Borcun henüz ödeme zamanı gelmemiş olsa da Zeyd, Hz. Peygamberimizin yanına gider. Hatta son derece yakışıksız bir yöntem kullanarak Peygamberimizin yakasına yapışır ve “borcumu ver” diye bağırır. Halbuki borcunu almasına henüz 2 gün vardır. Hz. Peygamber (s.a.v.) ona henüz sürenin dolmadığını izah etse de adamın saygısızlığı devam eder. Orada bulunan Hz. Ömer yerinden hışımla kalkar ve bu adamın üzerine yürür. Ve “Ey Allah’ın düşmanı! O pis elini Hz. Resulullah’ın yakasından çek” diye bağırır. Hz. Ömer tam müdahale edecekken Peygamberimiz işaret ederek Hz. Ömer’i durdurur.

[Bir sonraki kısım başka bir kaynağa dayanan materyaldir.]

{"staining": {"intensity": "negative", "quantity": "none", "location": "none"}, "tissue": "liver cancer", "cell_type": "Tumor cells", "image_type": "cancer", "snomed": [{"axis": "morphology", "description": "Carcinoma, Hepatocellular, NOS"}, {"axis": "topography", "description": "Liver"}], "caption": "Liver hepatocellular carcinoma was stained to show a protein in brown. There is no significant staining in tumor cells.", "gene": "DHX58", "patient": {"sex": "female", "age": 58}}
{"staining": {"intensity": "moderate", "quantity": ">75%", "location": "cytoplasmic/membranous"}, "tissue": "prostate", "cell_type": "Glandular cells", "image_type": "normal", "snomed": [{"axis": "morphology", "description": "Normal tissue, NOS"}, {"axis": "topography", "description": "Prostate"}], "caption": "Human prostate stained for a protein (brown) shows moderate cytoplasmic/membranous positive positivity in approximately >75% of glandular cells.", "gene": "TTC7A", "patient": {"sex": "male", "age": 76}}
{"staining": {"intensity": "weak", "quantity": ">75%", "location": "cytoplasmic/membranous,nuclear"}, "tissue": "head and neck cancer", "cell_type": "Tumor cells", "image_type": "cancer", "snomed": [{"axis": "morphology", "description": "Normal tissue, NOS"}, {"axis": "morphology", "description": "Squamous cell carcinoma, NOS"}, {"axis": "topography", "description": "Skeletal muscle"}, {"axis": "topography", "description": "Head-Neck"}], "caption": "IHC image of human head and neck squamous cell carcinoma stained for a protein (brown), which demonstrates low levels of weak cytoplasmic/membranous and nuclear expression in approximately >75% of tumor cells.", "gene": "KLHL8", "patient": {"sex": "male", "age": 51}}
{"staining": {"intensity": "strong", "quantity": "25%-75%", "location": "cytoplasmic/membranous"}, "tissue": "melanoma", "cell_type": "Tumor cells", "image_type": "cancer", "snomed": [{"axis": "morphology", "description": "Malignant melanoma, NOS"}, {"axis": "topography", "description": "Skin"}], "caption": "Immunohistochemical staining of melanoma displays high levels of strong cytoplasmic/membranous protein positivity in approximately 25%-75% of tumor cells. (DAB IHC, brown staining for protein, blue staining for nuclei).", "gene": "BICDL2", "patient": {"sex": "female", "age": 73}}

Sonra Hz. Ömer’e şöyle buyurur: “Hattab’ın oğlu! Biz senden böyle bir müdahale istemiyoruz. Bu adam alacaklı ben de verecekliyim. Biz senden şunu isterdik; Bana: ‘Ey Allah’ın Peygamberi! Bu adamın parasını zamanı gelmemiş olsa da ver’ demeliydin. Bu adama da: ‘Borç böyle istenmez, daha güzel bir şekilde borcunu iste’ demeliydin. İşte sen böyle yapmalıydın.” Sonra Hz. Ömer’e döner ve “şuradan hurmaları al ve adama borcumu öde.” Sonradan da: “Şu kadar ilave hurma ver, ilave hurmaları da bu adamı korkuttuğun için ver” buyurur.
Hz. Ömer adamı alıp götürür ve borcu öder. Adam Hz. Ömer’e “beni tanıdın mı?” diye sorar. Hz. Ömer “hayır” der. Adam der ki; “Ben yahudi olan Zeyd bin Sa’neyim.” Hz. Ömer şaşırır; “şu din bilgini, Tevrat’ı iyi bilen Zeyd mi?” Adam “evet” der. Hz. Ömer der ki; “Peki deminki saygısızlığının nedeni neydi?” Adam der ki; “Tevrat’ta son peygamberin özelliklerinin tümünü Muhammed’de buldum. Sadece bir özellik kalmıştı test edemediğim. O da şuydu; kendisine karşı cahilce davranıldığında yumuşaklığı, hilm ve affı artar deniliyordu. Ben bunu öğrenmek istedim. Anladım ki bu adam -Hz. Peygamber (s.a.v.) - ancak bir peygamber olabilir. Hadi beni O’na götür. İman etmek istiyorum.”
Dikkat ederseniz Zeyd bin Sa’neyi Müslüman eden İslam akidesi veya ibadetlerinden önce İslam ahlakıydı.